The contrasts between MSM and heterosexual men; the issue of PrEP stigma and perceived discrimination especially relating to Anti-Black racism was not explored in this study. Future study should explore how these issues affect the decisional needs for adoption of PrEP for HIV prevention.
Conclusion
PrEP-eligible Black patients who are being asked to adopt PrEP for HIV prevention experience difficulties in decision making due to a lack of information about PrEP, concerns about the side effects of PrEP, inability to ascertain the benefits and risk of PrEP, lack of support from healthcare providers, and time constraints during interactions with healthcare providers. Provision of information on how PrEP works, the side effects, dosage administration and precautions, how long PrEP has been available, and how to access PrEP will improve the decision-making process for PrEP-eligible Black patients who are prescribed PrEP for HIV prevention. A decision support aid that incorporates PrEP-related information, and which provides a way for patients to clarify their personal values on the benefits and drawback of PrEP will improve the PrEP decision-making process for Black patients.
Practice Implications
Healthcare providers should offer decision support to Black patients who are being asked to consider PrEP for HIV prevention. This decision support should aim at increasing understanding of PrEP, the associated benefits and risks. It should also enable Black patients at risk of HIV to assess how these benefits and risks align with their personal values. The decision support should also be offered in an autonomy supportive environment, devoid of racial and gender bias.

The data -
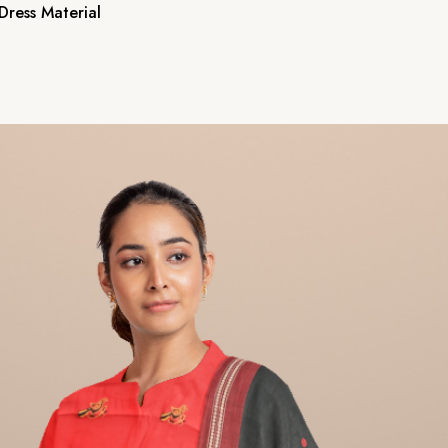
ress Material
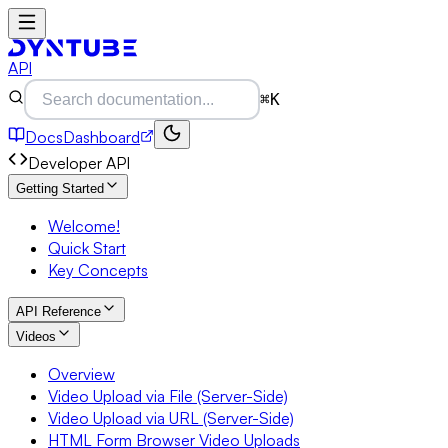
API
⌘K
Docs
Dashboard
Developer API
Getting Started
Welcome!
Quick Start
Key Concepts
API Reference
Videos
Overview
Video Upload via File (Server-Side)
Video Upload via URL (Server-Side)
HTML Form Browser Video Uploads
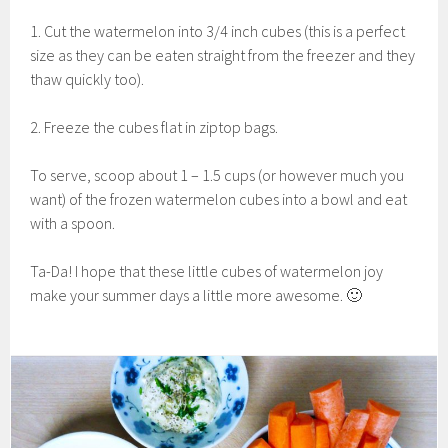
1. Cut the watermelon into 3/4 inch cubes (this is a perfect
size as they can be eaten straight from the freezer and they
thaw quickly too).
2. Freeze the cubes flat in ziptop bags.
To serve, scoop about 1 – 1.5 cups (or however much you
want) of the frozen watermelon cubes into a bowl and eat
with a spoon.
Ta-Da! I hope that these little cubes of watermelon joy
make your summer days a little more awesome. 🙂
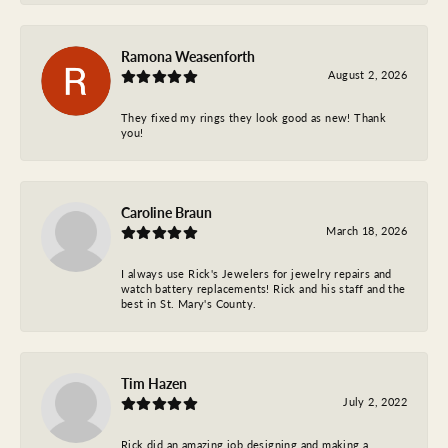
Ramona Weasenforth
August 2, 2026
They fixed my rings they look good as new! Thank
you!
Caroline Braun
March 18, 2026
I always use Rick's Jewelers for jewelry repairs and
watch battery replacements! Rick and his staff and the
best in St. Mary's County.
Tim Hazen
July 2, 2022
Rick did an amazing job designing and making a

Your objective -
Answer these questions using the PrEP excerpt, one answer per line:
1. Which issues does the excerpt say were not explored in this study?
2. Besides PrEP-related information, what should the decision support aid described under "Conclusion" provide for patients?
3. In what kind of environment should healthcare providers offer decision support, according to "Practice Implications"?

Solved problem -
1. The contrasts between MSM and heterosexual men, and PrEP stigma and perceived discrimination, especially relating to anti-Black racism.
2. A way for patients to clarify their personal values on the benefits and drawbacks of PrEP.
3. An autonomy-supportive environment, free of racial and gender bias.